23 Ocak 2023 Pazartesi

Herkesin bir müzesi olmalı hayatta..

Taze taze, buharı üstünde ;)

Heinz Stücke'nin belgeselindeki kişisel müze fikrinden sonra aklıma takıldı. Bugünlerde Masumiyet Müzesi'ni açıp karıştırıyor, birkaç satır okuyorum.

Bana öyle geliyor ki, herkesin bir müzesi olmalı bu hayatta. Ondan bir şeyler olmalı; kokusu, cebindeki otopark fişi, ceketinin kopup yere düşen düğmesi, ufak bir yazı defteri belki, bir deniz kabuğu.. Bir şeyler kalmalı geriye, çok sıradan ama onun olan bir şeyler; bir müze içinde korunmalı ve sen onu her özlediğinde o müzeyi ziyaret edebilmelisin. 

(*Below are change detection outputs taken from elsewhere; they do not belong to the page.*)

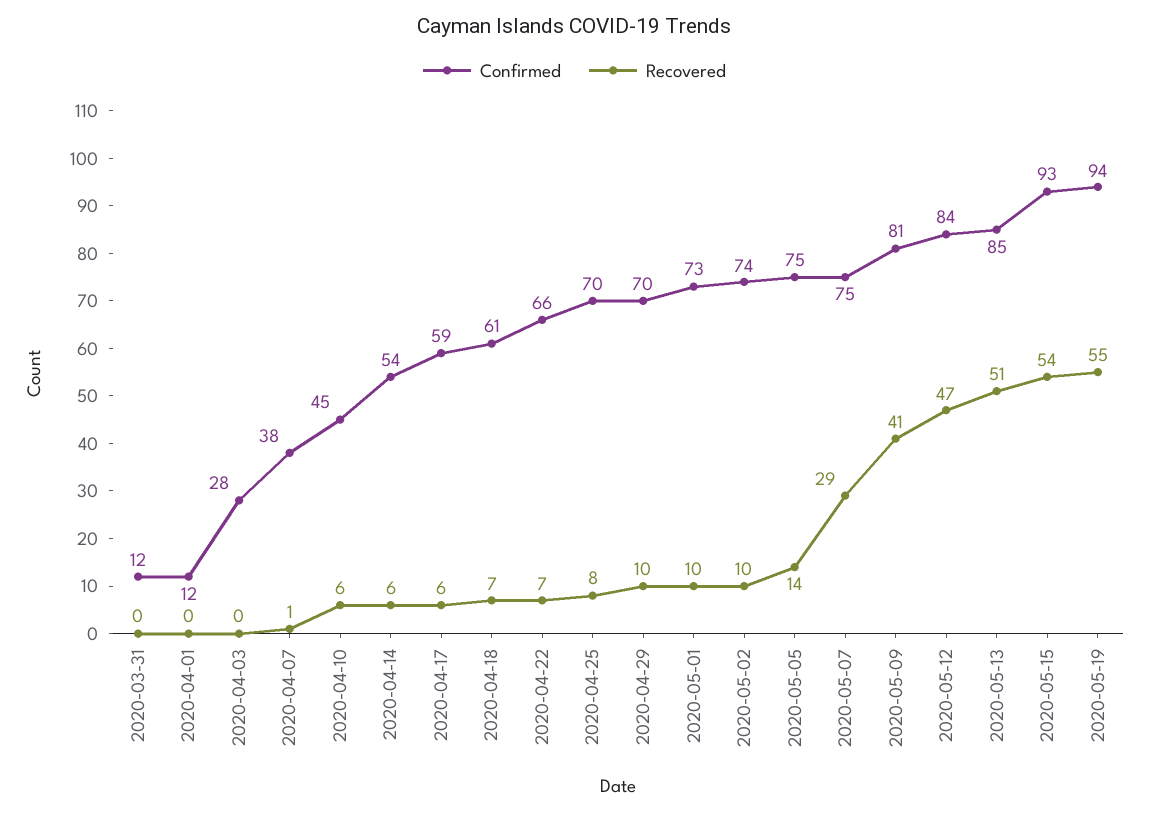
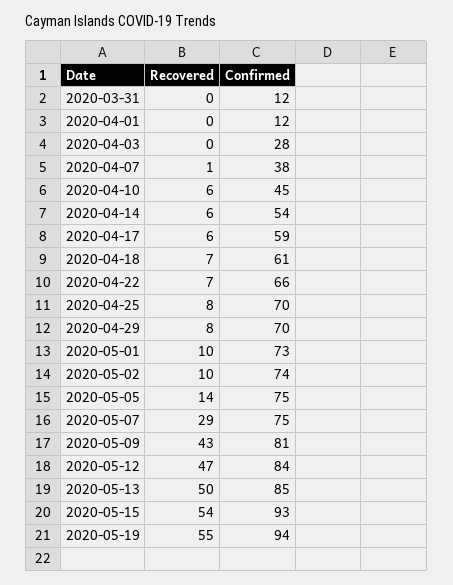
  {
    "Confirmed": {
      "2020-03-31": 12,
      "2020-04-01": 12,
      "2020-04-03": 28,
      "2020-04-07": 38,
      "2020-04-10": 45,
      "2020-04-14": 54,
      "2020-04-17": 59,
      "2020-04-18": 61,
      "2020-04-22": 66,
      "2020-04-25": 70,
      "2020-04-29": 70,
      "2020-05-01": 73,
      "2020-05-02": 74,
      "2020-05-05": 75,
      "2020-05-07": 75,
      "2020-05-09": 81,
      "2020-05-12": 84,
      "2020-05-13": 85,
      "2020-05-15": 93,
      "2020-05-19": 94
    },
    "Recovered": {
      "2020-03-31": 0,
      "2020-04-01": 0,
      "2020-04-03": 0,
      "2020-04-07": 1,
      "2020-04-10": 6,
      "2020-04-14": 6,
      "2020-04-17": 6,
      "2020-04-18": 7,
      "2020-04-22": 7,
      "2020-04-25": 8,
-     "2020-04-29": 10,
+     "2020-04-29": 8,
      "2020-05-01": 10,
      "2020-05-02": 10,
      "2020-05-05": 14,
      "2020-05-07": 29,
-     "2020-05-09": 41,
+     "2020-05-09": 43,
      "2020-05-12": 47,
-     "2020-05-13": 51,
+     "2020-05-13": 50,
      "2020-05-15": 54,
      "2020-05-19": 55
    }
  }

Sanal bir müze olmalı hiç değilse, bunların her birinin, düşünsene, bir süper bilgisayara yüklendiğini.. Açıyorsun misal "sevgili" diyorsun, hop geliyor önüne, deniz kokusu, ıslak saçlarından onun omzuna damlayan o üç beş damla, elini ilk tuttuğu an çalan vapur düdüğünün sesi, birlikte hayal kurarken yediğiniz portakalın kabukları.. Şahane olmaz mıydı?

Biraz psikopatça geldiyse, hiç aşık olmamışsındır.

Bak gülme. Benim böyle birkaç fikrimi yapıp köşe oldu bazı sivri zekâlılar. Yazdığımla kaldım. Bu da olacak bence bir gün..... Yeterince insan aşık olduğunda, böyle bir "ihtiyaç" çıkacak ve kapitalizm bunu da sermayeye dönüştürme fırsatını kaçırmayacak. Yazmadı deme.